Ça y est, on se connaît un peu mieux avec la dame « nounou ». Elle dit que je peux maintenant dormir chez elle. Mais ici le drap du lit n'a pas la même odeur qu'à la maison, la lumière est différente… Il y a les bruits de la rue, les pleurs des autres enfants… Comment vais-je pouvoir me sentir suffisamment en sécurité pour pouvoir m'endormir ?Peut-être que pour la première fois, j'aimerais que ce soit toi qui me couche chez « nounou » avec quelque chose qui sent la maison, mon drap, mon tissu que tu mets sous ma tête ou bien quelque chose à toi… Je m'envelopperai de ta voix, de ton bercement, de ton odeur pour sentir que je peux me laisser aller dans le sommeil.

J'ai bien besoin de dormir, je suis si fatigué de ces premières journées. Je dois faire attention à tout,  tout est si différent que je dépense toute mon énergie à retenir plein de sensations nouvelles, à contenir toutes mes émotions… Mais sans toi c'est encore difficile… J'y arriverai, mais  progressivement, étape par étape, au fur et à mesure que mon cerveau se construit et que je grandis.

Tu seras peut-être étonnée si par la suite, quand tu reviendras me chercher, toute contente le soir,  je me détourne de toi, j'éclate en sanglot, ou quand je serai plus grand, si je cours me cacher… Non je ne t'en veux pas de me laisser chez « nounou » et j'ai plutôt passé une bonne journée. Mais il faut que je prenne le temps de te retrouver, de contenir mes émotions à te voir, te sentir. Toi, tu peux penser à moi au cours de ta  journée de travail, imaginer ce que je fais avec « nounou » ; mais moi, je suis encore petit, je n'ai pas encore assez de capacité, de maturité pour te garder dans ma tête. Il faut que je te reconnaisse par ta voix, ton odeur, puis ton regard.

Après mes huit mois, je pourrai déjà plus facilement penser à toi quand tu ne seras pas là, et je te dirai ma tristesse en pleurant, quand tu me quitteras le matin… Mais ne t'inquiète pas cela ne durera pas longtemps, parce que j'aime bien aussi passer la journée chez ma « nounou » et je sais, que toi et moi on se retrouvera ce soir... Même si je n'ai aucune notion de l'heure je t'attendrai à l'heure habituelle. Par contre, je n'aime pas les surprises et ne pas savoir qui vient me chercher... J'aime être prévenu s'il y a des changements...Comme cela je me prépare dans ma tête, et « nounou » m'aidera à être moins inquiet pour te retrouver avec bonheur...

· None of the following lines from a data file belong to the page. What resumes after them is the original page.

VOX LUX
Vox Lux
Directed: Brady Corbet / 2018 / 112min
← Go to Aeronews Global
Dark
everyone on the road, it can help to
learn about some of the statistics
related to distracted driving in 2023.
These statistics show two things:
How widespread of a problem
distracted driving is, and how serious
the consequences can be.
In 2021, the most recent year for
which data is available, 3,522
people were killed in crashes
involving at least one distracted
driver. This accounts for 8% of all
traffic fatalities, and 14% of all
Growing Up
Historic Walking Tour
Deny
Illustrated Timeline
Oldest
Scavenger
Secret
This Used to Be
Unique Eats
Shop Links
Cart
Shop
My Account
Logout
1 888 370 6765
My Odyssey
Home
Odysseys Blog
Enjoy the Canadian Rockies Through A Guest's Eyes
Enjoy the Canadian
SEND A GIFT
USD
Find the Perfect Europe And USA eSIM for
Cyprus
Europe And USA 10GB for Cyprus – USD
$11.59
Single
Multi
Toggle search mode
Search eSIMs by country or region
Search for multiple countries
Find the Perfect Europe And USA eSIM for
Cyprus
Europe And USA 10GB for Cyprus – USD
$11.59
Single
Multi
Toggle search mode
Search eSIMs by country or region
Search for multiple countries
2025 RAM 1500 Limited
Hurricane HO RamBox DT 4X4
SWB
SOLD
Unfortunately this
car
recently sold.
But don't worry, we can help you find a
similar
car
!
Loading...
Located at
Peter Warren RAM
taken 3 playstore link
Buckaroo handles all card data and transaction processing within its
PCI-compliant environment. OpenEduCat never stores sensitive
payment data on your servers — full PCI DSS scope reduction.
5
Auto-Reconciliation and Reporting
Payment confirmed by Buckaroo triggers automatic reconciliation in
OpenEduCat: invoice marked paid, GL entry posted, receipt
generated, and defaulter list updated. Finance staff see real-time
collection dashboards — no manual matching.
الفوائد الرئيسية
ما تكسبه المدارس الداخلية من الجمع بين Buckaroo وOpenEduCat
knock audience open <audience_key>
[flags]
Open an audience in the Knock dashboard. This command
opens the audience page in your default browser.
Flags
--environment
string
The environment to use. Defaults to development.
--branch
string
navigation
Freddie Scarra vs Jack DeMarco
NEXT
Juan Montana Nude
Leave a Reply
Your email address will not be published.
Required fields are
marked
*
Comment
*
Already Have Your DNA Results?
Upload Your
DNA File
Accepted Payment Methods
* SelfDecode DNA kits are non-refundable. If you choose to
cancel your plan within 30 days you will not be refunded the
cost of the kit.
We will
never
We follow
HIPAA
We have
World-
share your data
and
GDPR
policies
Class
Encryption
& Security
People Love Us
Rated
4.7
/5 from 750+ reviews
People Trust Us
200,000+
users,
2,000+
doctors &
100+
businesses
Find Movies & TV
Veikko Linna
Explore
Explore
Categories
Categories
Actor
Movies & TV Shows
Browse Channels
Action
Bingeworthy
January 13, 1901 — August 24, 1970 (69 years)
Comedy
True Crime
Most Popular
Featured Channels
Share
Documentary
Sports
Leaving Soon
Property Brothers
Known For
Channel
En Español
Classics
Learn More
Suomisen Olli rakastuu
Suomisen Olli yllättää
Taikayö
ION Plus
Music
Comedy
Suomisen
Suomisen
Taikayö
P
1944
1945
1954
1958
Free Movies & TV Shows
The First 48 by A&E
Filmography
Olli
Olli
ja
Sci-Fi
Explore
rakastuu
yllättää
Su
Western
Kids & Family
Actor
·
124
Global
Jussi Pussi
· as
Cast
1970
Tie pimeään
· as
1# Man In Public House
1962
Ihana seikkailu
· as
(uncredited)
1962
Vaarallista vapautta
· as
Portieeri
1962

Il me faudra du temps encore, pour nous connaître avec « nounou », pour que je me sente bien avec elle, et avec les autres enfants qui sont aussi chez elle... En  sécurité, je pourrais alors utiliser toutes mes capacités pour « grandir » sereinement.

 

Odile de Baudreuil Vermès, psychologue clinicienne (mars 2009).